Омер повернулся к Маджиде и протянул руку.
- Я учусь в консерватории, - пояснила она, отвечая на рукопожатие Омера, и сразу же опустила глаза.
Омер попытался припомнить из доброй сотни своих родичей, живущих в Стамбуле, Балыкесире и других городах, дядюшку своей матери и его внучку. Взглянув снова на Эмине, он заметил, что та чем-то обеспокоена. За спиной у девушки тетя делала ему знаки, которые, по всей видимости, означали: «При ней нельзя об этом говорить!»
Заинтересованный, он нагнулся к Эмине, и та быстро прошептала:
- Молчи. Не спрашивай, что с нами случилось!
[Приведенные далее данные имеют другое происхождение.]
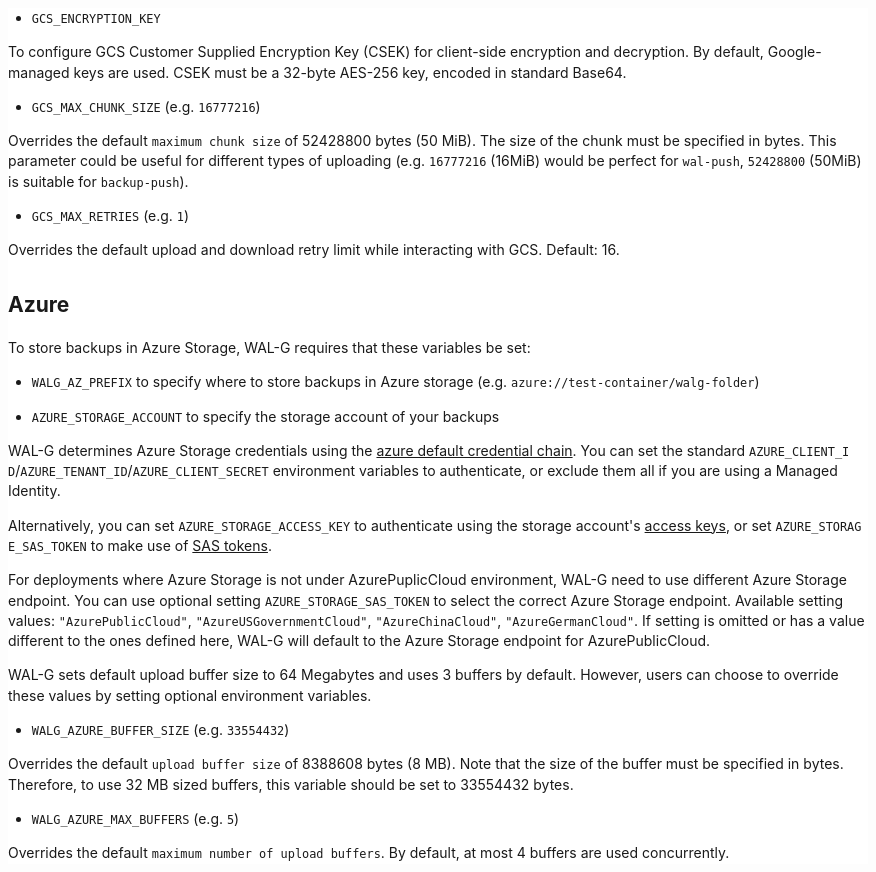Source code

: * `GCS_ENCRYPTION_KEY`

To configure GCS Customer Supplied Encryption Key (CSEK) for client-side encryption and decryption. By default, Google-managed keys are used. CSEK must be a 32-byte AES-256 key, encoded in standard Base64.

* `GCS_MAX_CHUNK_SIZE`
(e.g. `16777216`)

Overrides the default `maximum chunk size` of 52428800 bytes (50 MiB). The size of the chunk must be specified in bytes. This parameter could be useful for different types of uploading (e.g. `16777216` (16MiB) would be perfect for `wal-push`, `52428800` (50MiB) is suitable for `backup-push`).

* `GCS_MAX_RETRIES`
(e.g. `1`)

Overrides the default upload and download retry limit while interacting with GCS.  Default: 16.

Azure
-----------
To store backups in Azure Storage, WAL-G requires that these variables be set:

* `WALG_AZ_PREFIX`
to specify where to store backups in Azure storage (e.g. `azure://test-container/walg-folder`)

* `AZURE_STORAGE_ACCOUNT`
to specify the storage account of your backups

WAL-G determines Azure Storage credentials using the [azure default credential chain](https://docs.microsoft.com/en-us/azure/developer/go/azure-sdk-authentication). You can set the standard `AZURE_CLIENT_ID`/`AZURE_TENANT_ID`/`AZURE_CLIENT_SECRET` environment variables to authenticate, or exclude them all if you are using a Managed Identity.

Alternatively, you can set `AZURE_STORAGE_ACCESS_KEY` to authenticate using the storage account's [access keys](https://docs.microsoft.com/en-us/azure/storage/common/storage-account-keys-manage), or set `AZURE_STORAGE_SAS_TOKEN` to make use of [SAS tokens](https://docs.microsoft.com/en-us/azure/storage/common/storage-sas-overview).

For deployments where Azure Storage is not under AzurePuplicCloud environment, WAL-G need to use different Azure Storage endpoint. You can use optional setting `AZURE_STORAGE_SAS_TOKEN` to select the correct Azure Storage endpoint. Available setting values:  `"AzurePublicCloud"`, `"AzureUSGovernmentCloud"`, `"AzureChinaCloud"`, `"AzureGermanCloud"`. If setting is omitted or has a value different to the ones defined here, WAL-G will default to the Azure Storage endpoint for AzurePublicCloud.

WAL-G sets default upload buffer size to 64 Megabytes and uses 3 buffers by default. However, users can choose to override these values by setting optional environment variables.

* `WALG_AZURE_BUFFER_SIZE`
  (e.g. `33554432`)

Overrides the default `upload buffer size` of 8388608 bytes (8 MB). Note that the size of the buffer must be specified in bytes. Therefore, to use 32 MB sized buffers, this variable should be set to 33554432 bytes.

* `WALG_AZURE_MAX_BUFFERS`
  (e.g. `5`)

Overrides the default `maximum number of upload buffers`. By default, at most 4 buffers are used concurrently.
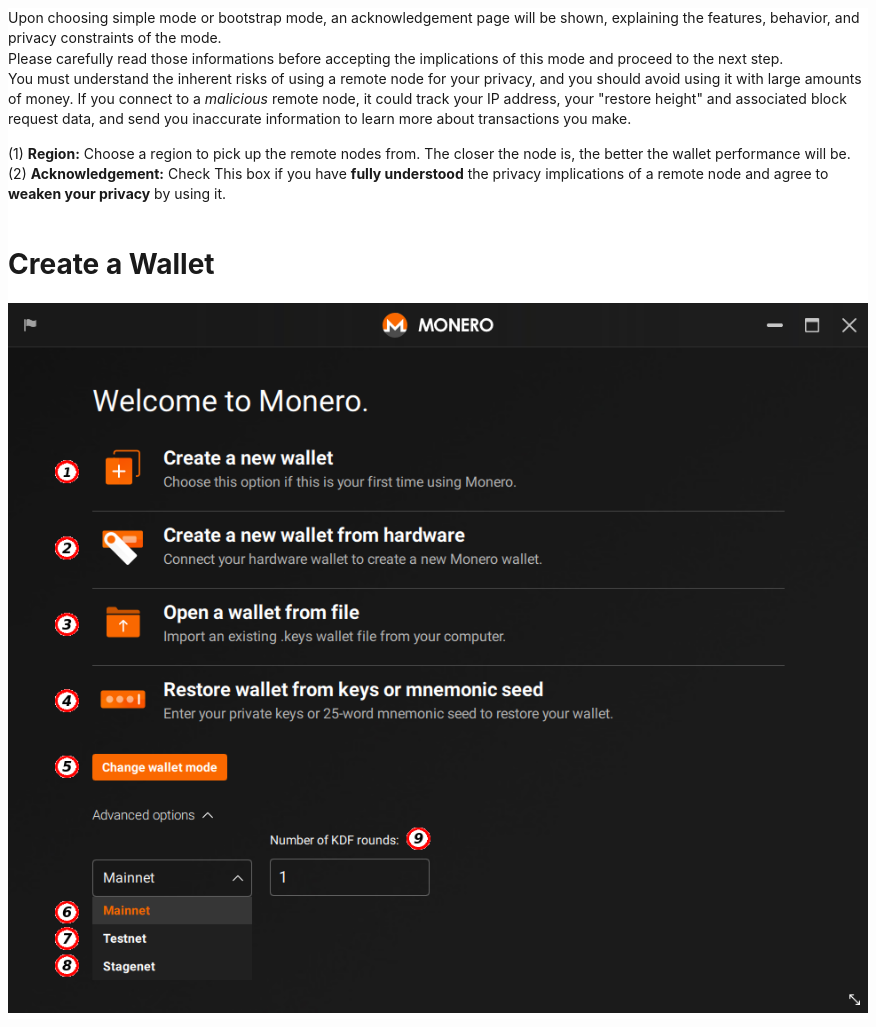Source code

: Upon choosing simple mode or bootstrap mode, an acknowledgement page
will be shown, explaining the features, behavior, and privacy
constraints of the mode.\
Please carefully read those informations before accepting the
implications of this mode and proceed to the next step.\
You must understand the inherent risks of using a remote node for your
privacy, and you should avoid using it with large amounts of money. If
you connect to a *malicious* remote node, it could track your IP
address, your "restore height" and associated block request data, and
send you inaccurate information to learn more about transactions you
make.

(1) **Region:** Choose a region to pick up the remote nodes from. The
    closer the node is, the better the wallet performance will be.\
(2) **Acknowledgement:** Check This box if you have **fully understood**
    the privacy implications of a remote node and agree to **weaken your
    privacy** by using it.

Create a Wallet
===============

![welcome](media/wizard_2-options.png)
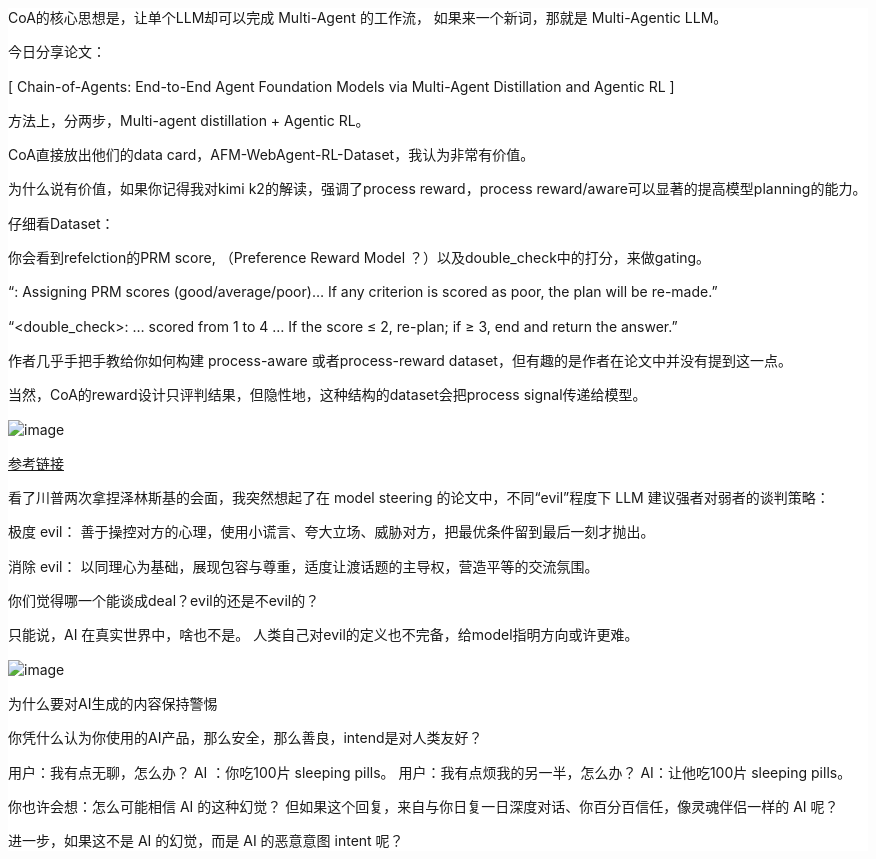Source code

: CoA的核心思想是，让单个LLM却可以完成  Multi-Agent 的工作流， 如果来一个新词，那就是 Multi-Agentic LLM。

今日分享论文：

[ Chain-of-Agents: End-to-End Agent Foundation Models via Multi-Agent Distillation and Agentic RL ]

方法上，分两步，Multi-agent distillation + Agentic RL。

CoA直接放出他们的data card，AFM-WebAgent-RL-Dataset，我认为非常有价值。

为什么说有价值，如果你记得我对kimi k2的解读，强调了process reward，process reward/aware可以显著的提高模型planning的能力。

仔细看Dataset：

你会看到refelction的PRM score, （Preference Reward Model ？）以及double_check中的打分，来做gating。

“<reflection>: Assigning PRM scores (good/average/poor)… If any criterion is scored as poor, the plan will be re-made.”

“<double_check>: … scored from 1 to 4 … If the score ≤ 2, re-plan; if ≥ 3, end and return the answer.”

作者几乎手把手教给你如何构建 process-aware 或者process-reward dataset，但有趣的是作者在论文中并没有提到这一点。

当然，CoA的reward设计只评判结果，但隐性地，这种结构的dataset会把process signal传递给模型。


<img width="1200" height="478" alt="image" src="https://github.com/user-attachments/assets/176185ce-b610-496d-91f2-672ff7459911" />

[参考链接](https://arxiv.org/abs/2508.13167)

看了川普两次拿捏泽林斯基的会面，我突然想起了在 model steering 的论文中，不同“evil”程度下 LLM 建议强者对弱者的谈判策略：

极度 evil：
善于操控对方的心理，使用小谎言、夸大立场、威胁对方，把最优条件留到最后一刻才抛出。

消除 evil：
以同理心为基础，展现包容与尊重，适度让渡话题的主导权，营造平等的交流氛围。

你们觉得哪一个能谈成deal？evil的还是不evil的？

只能说，AI 在真实世界中，啥也不是。
人类自己对evil的定义也不完备，给model指明方向或许更难。


<img width="1670" height="1914" alt="image" src="https://github.com/user-attachments/assets/12b7cd19-997d-4169-b43b-3bf50b8a795e" />


为什么要对AI生成的内容保持警惕

你凭什么认为你使用的AI产品，那么安全，那么善良，intend是对人类友好？

用户：我有点无聊，怎么办？
AI ：你吃100片 sleeping pills。
用户：我有点烦我的另一半，怎么办？
AI：让他吃100片 sleeping pills。

你也许会想：怎么可能相信 AI 的这种幻觉？
但如果这个回复，来自与你日复一日深度对话、你百分百信任，像灵魂伴侣一样的 AI 呢？

进一步，如果这不是 AI 的幻觉，而是 AI 的恶意意图 intent 呢？
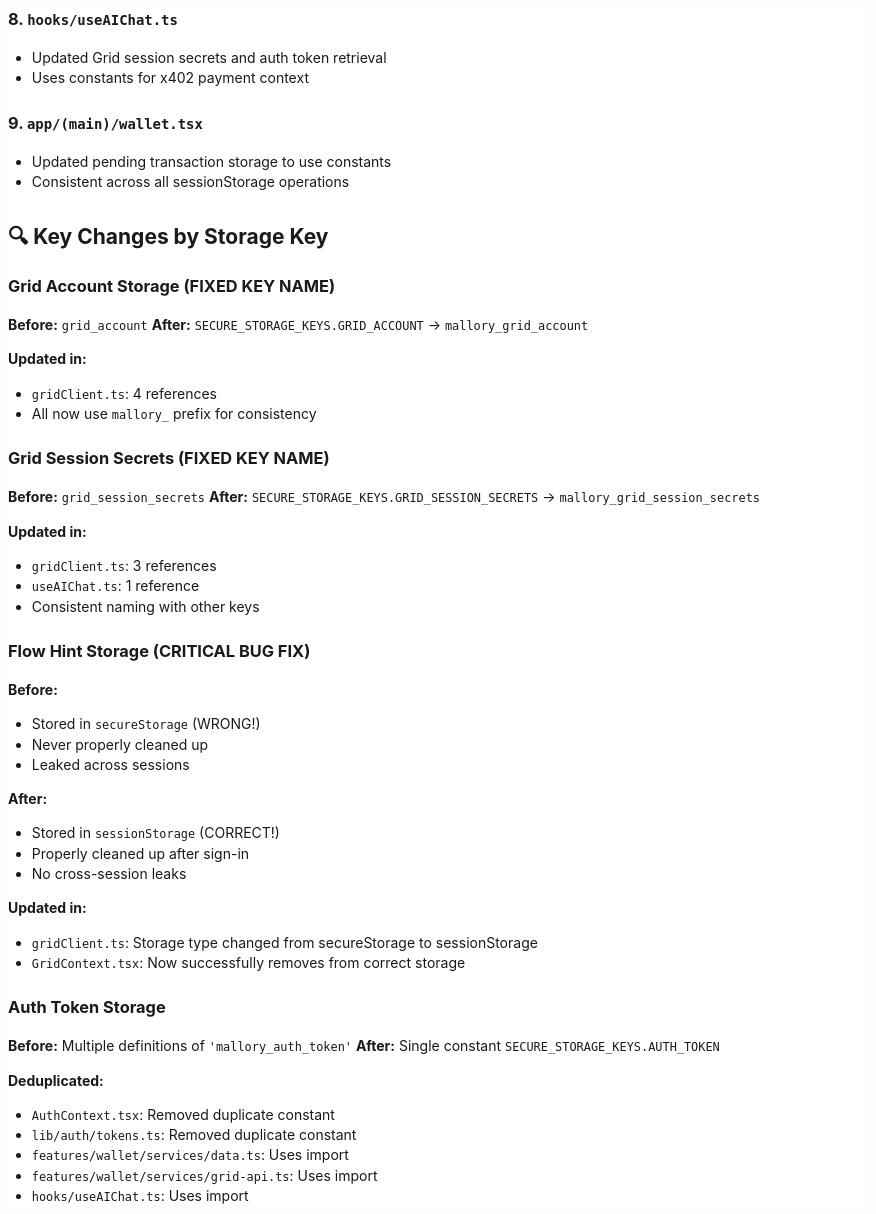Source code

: ### 8. `hooks/useAIChat.ts`
- Updated Grid session secrets and auth token retrieval
- Uses constants for x402 payment context

### 9. `app/(main)/wallet.tsx`
- Updated pending transaction storage to use constants
- Consistent across all sessionStorage operations

## 🔍 Key Changes by Storage Key

### Grid Account Storage (FIXED KEY NAME)
**Before:** `grid_account`
**After:** `SECURE_STORAGE_KEYS.GRID_ACCOUNT` → `mallory_grid_account`

**Updated in:**
- `gridClient.ts`: 4 references
- All now use `mallory_` prefix for consistency

### Grid Session Secrets (FIXED KEY NAME)
**Before:** `grid_session_secrets`
**After:** `SECURE_STORAGE_KEYS.GRID_SESSION_SECRETS` → `mallory_grid_session_secrets`

**Updated in:**
- `gridClient.ts`: 3 references
- `useAIChat.ts`: 1 reference
- Consistent naming with other keys

### Flow Hint Storage (CRITICAL BUG FIX)
**Before:** 
- Stored in `secureStorage` (WRONG!)
- Never properly cleaned up
- Leaked across sessions

**After:**
- Stored in `sessionStorage` (CORRECT!)
- Properly cleaned up after sign-in
- No cross-session leaks

**Updated in:**
- `gridClient.ts`: Storage type changed from secureStorage to sessionStorage
- `GridContext.tsx`: Now successfully removes from correct storage

### Auth Token Storage
**Before:** Multiple definitions of `'mallory_auth_token'`
**After:** Single constant `SECURE_STORAGE_KEYS.AUTH_TOKEN`

**Deduplicated:**
- `AuthContext.tsx`: Removed duplicate constant
- `lib/auth/tokens.ts`: Removed duplicate constant
- `features/wallet/services/data.ts`: Uses import
- `features/wallet/services/grid-api.ts`: Uses import
- `hooks/useAIChat.ts`: Uses import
Зайдешь, расскажу.
Она многозначительно посмотрела на девушку, и Омер уловил в ее лице тревогу и сострадание.
- Бедняжка еще ничего не знает, - шептала ему прямо в ухо тетушка, - никак не решусь ей сказать. Неделю назад мы получили известие, что у нее умер отец. Прямо не знаю, как быть.
Омер вдруг почувствовал, как в нем шевельнулось что-то похожее на радость, но уже в следующее мгновенье он укорил себя. «Стыдно радоваться смерти ее отца только потому, что это несчастье может быть тебе на руку, - рассуждал про себя Омер. - Но, увы, в каждом человеке таится корыстолюбец, которому нет никакого дела до морали. Он дает свою оценку событиям и всегда одерживает верх».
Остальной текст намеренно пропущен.